Bluegrass is about retooling the most conservative aspects of our musical heritage for use in a modern world via mythmaking about that lost past, a desperate, anxious clutching colored by aggression. That blazing mandolin expresses violence as well as mastery.

Mellencamp’s small-town anthems incorporate some of the views of the defiant, self-defeating rednecks who beat the shit out of me when I was in high school. Fists pumping in the air or on my face, their fearful pride expressed a fear of change, of the outside world altering their familiar landscape of hills, trucks, and Molly Hatchet tunes.

Allow me to clarify that I don’t think the music of Bill Monroe or John Mellencamp is unreflective or badly made; far from it, it’s carefully made music that reflects the artist’s ambitions. What musican doesn’t know that one of their functions is to speak eloquently for the listener?

Mysteries of Life use traditionalist music-making strategies – guitar, bass, drums, and vocal harmonies – to explore self-imposed boundaries of another sort, those within relationships.
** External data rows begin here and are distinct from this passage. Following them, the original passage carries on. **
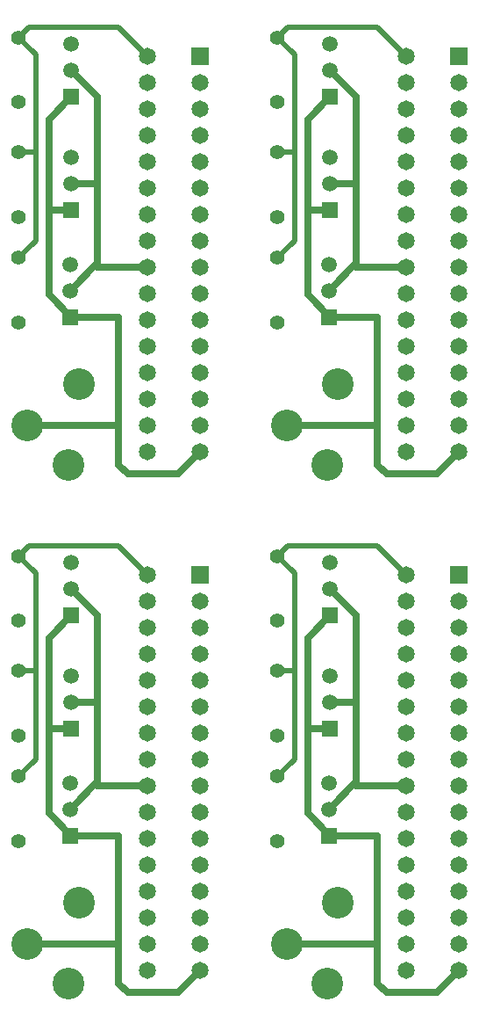
<source format=gbl>
%FSLAX23Y23*%
%MOIN*%
G70*
G01*
G75*
G04 Layer_Physical_Order=2*
G04 Layer_Color=16711680*
%ADD10C,0.015*%
%ADD11C,0.025*%
%ADD12C,0.120*%
%ADD13C,0.055*%
%ADD14C,0.065*%
%ADD15R,0.065X0.065*%
%ADD16C,0.059*%
%ADD17R,0.059X0.059*%
%ADD18C,0.020*%
D10*
X275Y1772D02*
Y1777D01*
X1259Y1772D02*
Y1777D01*
X275Y3740D02*
Y3745D01*
X1259Y3740D02*
Y3745D01*
D11*
X375Y927D02*
X565D01*
X375D02*
Y942D01*
Y1247D01*
X270Y837D02*
X375Y942D01*
X455Y322D02*
Y737D01*
Y177D02*
Y322D01*
X451Y326D02*
X455Y322D01*
X109Y326D02*
X451D01*
X190Y1142D02*
Y1487D01*
Y822D02*
Y1142D01*
X275D01*
X190Y1487D02*
X275Y1572D01*
X375Y1247D02*
Y1572D01*
X370Y1242D02*
X375Y1247D01*
X275Y1242D02*
X370D01*
X275Y1672D02*
X375Y1572D01*
X190Y822D02*
X275Y737D01*
X455Y177D02*
X490Y142D01*
X680D01*
X765Y227D01*
X275Y737D02*
X455D01*
X1359Y927D02*
X1549D01*
X1359D02*
Y942D01*
Y1247D01*
X1254Y837D02*
X1359Y942D01*
X1439Y322D02*
Y737D01*
Y177D02*
Y322D01*
X1435Y326D02*
X1439Y322D01*
X1093Y326D02*
X1435D01*
X1174Y1142D02*
Y1487D01*
Y822D02*
Y1142D01*
X1259D01*
X1174Y1487D02*
X1259Y1572D01*
X1359Y1247D02*
Y1572D01*
X1354Y1242D02*
X1359Y1247D01*
X1259Y1242D02*
X1354D01*
X1259Y1672D02*
X1359Y1572D01*
X1174Y822D02*
X1259Y737D01*
X1439Y177D02*
X1474Y142D01*
X1664D01*
X1749Y227D01*
X1259Y737D02*
X1439D01*
X375Y2895D02*
X565D01*
X375D02*
Y2910D01*
Y3215D01*
X270Y2805D02*
X375Y2910D01*
X455Y2290D02*
Y2705D01*
Y2145D02*
Y2290D01*
X451Y2294D02*
X455Y2290D01*
X109Y2294D02*
X451D01*
X190Y3110D02*
Y3455D01*
Y2790D02*
Y3110D01*
X275D01*
X190Y3455D02*
X275Y3540D01*
X375Y3215D02*
Y3540D01*
X370Y3210D02*
X375Y3215D01*
X275Y3210D02*
X370D01*
X275Y3640D02*
X375Y3540D01*
X190Y2790D02*
X275Y2705D01*
X455Y2145D02*
X490Y2110D01*
X680D01*
X765Y2195D01*
X275Y2705D02*
X455D01*
X1359Y2895D02*
X1549D01*
X1359D02*
Y2910D01*
Y3215D01*
X1254Y2805D02*
X1359Y2910D01*
X1439Y2290D02*
Y2705D01*
Y2145D02*
Y2290D01*
X1435Y2294D02*
X1439Y2290D01*
X1093Y2294D02*
X1435D01*
X1174Y3110D02*
Y3455D01*
Y2790D02*
Y3110D01*
X1259D01*
X1174Y3455D02*
X1259Y3540D01*
X1359Y3215D02*
Y3540D01*
X1354Y3210D02*
X1359Y3215D01*
X1259Y3210D02*
X1354D01*
X1259Y3640D02*
X1359Y3540D01*
X1174Y2790D02*
X1259Y2705D01*
X1439Y2145D02*
X1474Y2110D01*
X1664D01*
X1749Y2195D01*
X1259Y2705D02*
X1439D01*
D12*
X109Y326D02*
D03*
X265Y176D02*
D03*
X305Y482D02*
D03*
X1093Y326D02*
D03*
X1249Y176D02*
D03*
X1289Y482D02*
D03*
X109Y2294D02*
D03*
X265Y2144D02*
D03*
X305Y2450D02*
D03*
X1093Y2294D02*
D03*
X1249Y2144D02*
D03*
X1289Y2450D02*
D03*
D13*
X75Y962D02*
D03*
Y717D02*
D03*
Y1362D02*
D03*
Y1117D02*
D03*
Y1552D02*
D03*
Y1797D02*
D03*
X1059Y962D02*
D03*
Y717D02*
D03*
Y1362D02*
D03*
Y1117D02*
D03*
Y1552D02*
D03*
Y1797D02*
D03*
X75Y2930D02*
D03*
Y2685D02*
D03*
Y3330D02*
D03*
Y3085D02*
D03*
Y3520D02*
D03*
Y3765D02*
D03*
X1059Y2930D02*
D03*
Y2685D02*
D03*
Y3330D02*
D03*
Y3085D02*
D03*
Y3520D02*
D03*
Y3765D02*
D03*
D14*
X765Y727D02*
D03*
Y1027D02*
D03*
Y1327D02*
D03*
Y1627D02*
D03*
Y527D02*
D03*
Y427D02*
D03*
Y327D02*
D03*
Y227D02*
D03*
X565Y527D02*
D03*
Y427D02*
D03*
Y327D02*
D03*
Y227D02*
D03*
X765Y627D02*
D03*
Y827D02*
D03*
Y927D02*
D03*
Y1127D02*
D03*
Y1227D02*
D03*
Y1427D02*
D03*
Y1527D02*
D03*
X565Y627D02*
D03*
Y827D02*
D03*
Y927D02*
D03*
Y1127D02*
D03*
Y1227D02*
D03*
Y1427D02*
D03*
Y1527D02*
D03*
Y1727D02*
D03*
Y727D02*
D03*
Y1027D02*
D03*
Y1327D02*
D03*
Y1627D02*
D03*
X1749Y727D02*
D03*
Y1027D02*
D03*
Y1327D02*
D03*
Y1627D02*
D03*
Y527D02*
D03*
Y427D02*
D03*
Y327D02*
D03*
Y227D02*
D03*
X1549Y527D02*
D03*
Y427D02*
D03*
Y327D02*
D03*
Y227D02*
D03*
X1749Y627D02*
D03*
Y827D02*
D03*
Y927D02*
D03*
Y1127D02*
D03*
Y1227D02*
D03*
Y1427D02*
D03*
Y1527D02*
D03*
X1549Y627D02*
D03*
Y827D02*
D03*
Y927D02*
D03*
Y1127D02*
D03*
Y1227D02*
D03*
Y1427D02*
D03*
Y1527D02*
D03*
Y1727D02*
D03*
Y727D02*
D03*
Y1027D02*
D03*
Y1327D02*
D03*
Y1627D02*
D03*
X765Y2695D02*
D03*
Y2995D02*
D03*
Y3295D02*
D03*
Y3595D02*
D03*
Y2495D02*
D03*
Y2395D02*
D03*
Y2295D02*
D03*
Y2195D02*
D03*
X565Y2495D02*
D03*
Y2395D02*
D03*
Y2295D02*
D03*
Y2195D02*
D03*
X765Y2595D02*
D03*
Y2795D02*
D03*
Y2895D02*
D03*
Y3095D02*
D03*
Y3195D02*
D03*
Y3395D02*
D03*
Y3495D02*
D03*
X565Y2595D02*
D03*
Y2795D02*
D03*
Y2895D02*
D03*
Y3095D02*
D03*
Y3195D02*
D03*
Y3395D02*
D03*
Y3495D02*
D03*
Y3695D02*
D03*
Y2695D02*
D03*
Y2995D02*
D03*
Y3295D02*
D03*
Y3595D02*
D03*
X1749Y2695D02*
D03*
Y2995D02*
D03*
Y3295D02*
D03*
Y3595D02*
D03*
Y2495D02*
D03*
Y2395D02*
D03*
Y2295D02*
D03*
Y2195D02*
D03*
X1549Y2495D02*
D03*
Y2395D02*
D03*
Y2295D02*
D03*
Y2195D02*
D03*
X1749Y2595D02*
D03*
Y2795D02*
D03*
Y2895D02*
D03*
Y3095D02*
D03*
Y3195D02*
D03*
Y3395D02*
D03*
Y3495D02*
D03*
X1549Y2595D02*
D03*
Y2795D02*
D03*
Y2895D02*
D03*
Y3095D02*
D03*
Y3195D02*
D03*
Y3395D02*
D03*
Y3495D02*
D03*
Y3695D02*
D03*
Y2695D02*
D03*
Y2995D02*
D03*
Y3295D02*
D03*
Y3595D02*
D03*
D15*
X765Y1727D02*
D03*
X1749D02*
D03*
X765Y3695D02*
D03*
X1749D02*
D03*
D16*
X270Y937D02*
D03*
Y837D02*
D03*
X275Y1342D02*
D03*
Y1242D02*
D03*
Y1672D02*
D03*
Y1772D02*
D03*
X1254Y937D02*
D03*
Y837D02*
D03*
X1259Y1342D02*
D03*
Y1242D02*
D03*
Y1672D02*
D03*
Y1772D02*
D03*
X270Y2905D02*
D03*
Y2805D02*
D03*
X275Y3310D02*
D03*
Y3210D02*
D03*
Y3640D02*
D03*
Y3740D02*
D03*
X1254Y2905D02*
D03*
Y2805D02*
D03*
X1259Y3310D02*
D03*
Y3210D02*
D03*
Y3640D02*
D03*
Y3740D02*
D03*
D17*
X270Y737D02*
D03*
X275Y1142D02*
D03*
Y1572D02*
D03*
X1254Y737D02*
D03*
X1259Y1142D02*
D03*
Y1572D02*
D03*
X270Y2705D02*
D03*
X275Y3110D02*
D03*
Y3540D02*
D03*
X1254Y2705D02*
D03*
X1259Y3110D02*
D03*
Y3540D02*
D03*
D18*
X80Y1362D02*
X140D01*
X75Y962D02*
X140Y1027D01*
X455Y1837D02*
X565Y1727D01*
X115Y1837D02*
X455D01*
X75Y1797D02*
X115Y1837D01*
X140Y1027D02*
Y1362D01*
Y1732D01*
X75Y1797D02*
X140Y1732D01*
X1064Y1362D02*
X1124D01*
X1059Y962D02*
X1124Y1027D01*
X1439Y1837D02*
X1549Y1727D01*
X1099Y1837D02*
X1439D01*
X1059Y1797D02*
X1099Y1837D01*
X1124Y1027D02*
Y1362D01*
Y1732D01*
X1059Y1797D02*
X1124Y1732D01*
X80Y3330D02*
X140D01*
X75Y2930D02*
X140Y2995D01*
X455Y3805D02*
X565Y3695D01*
X115Y3805D02*
X455D01*
X75Y3765D02*
X115Y3805D01*
X140Y2995D02*
Y3330D01*
Y3700D01*
X75Y3765D02*
X140Y3700D01*
X1064Y3330D02*
X1124D01*
X1059Y2930D02*
X1124Y2995D01*
X1439Y3805D02*
X1549Y3695D01*
X1099Y3805D02*
X1439D01*
X1059Y3765D02*
X1099Y3805D01*
X1124Y2995D02*
Y3330D01*
Y3700D01*
X1059Y3765D02*
X1124Y3700D01*
M02*

</source>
The songs use physical place and phenomena to express the singer’s emotional point of view: “Rain on the window rolls away, and each drop weighs a ton” (“Come Clean”); “All of the regulars moving away – and I see Maya and Luna waving to me … Maya and Luna across the street / Ooh, the change in the tone of voice; Ooh, did I ever have a choice” (“Maya & Luna”).

These boundaries, a kind of midwestern fatalism, are also present in Dale’s music, especially in the Vulgar Boatmen’s work. I’ll save a detailed discussion of that for my eventual Dale Lawrence entry.

Jake and Freda’s sonic pictures of my hometown are like a visit home for me; the indivdual characters drawn in the songs are not necessarily indivduals that I know personally or specifically, but more like expressions of recognizable characteristics of the people I came of age among, and will naturally love as family until I pass from this world. Additionally, I associate individual songs with specific physical locations and atmospheres in Bloomington: for example, “Hey Kate” is a walk along near-to-downtown South Washington street on a spring afternoon.

I was very happy to see John and Freda when the Blake Babies played here in Seattle not too long ago. What with kids and all, I doubt that there’s much chance of seeing the Mysteries (or for that matter the Boatmen) here soon, but I sure hope I get the chance. Go buy their records.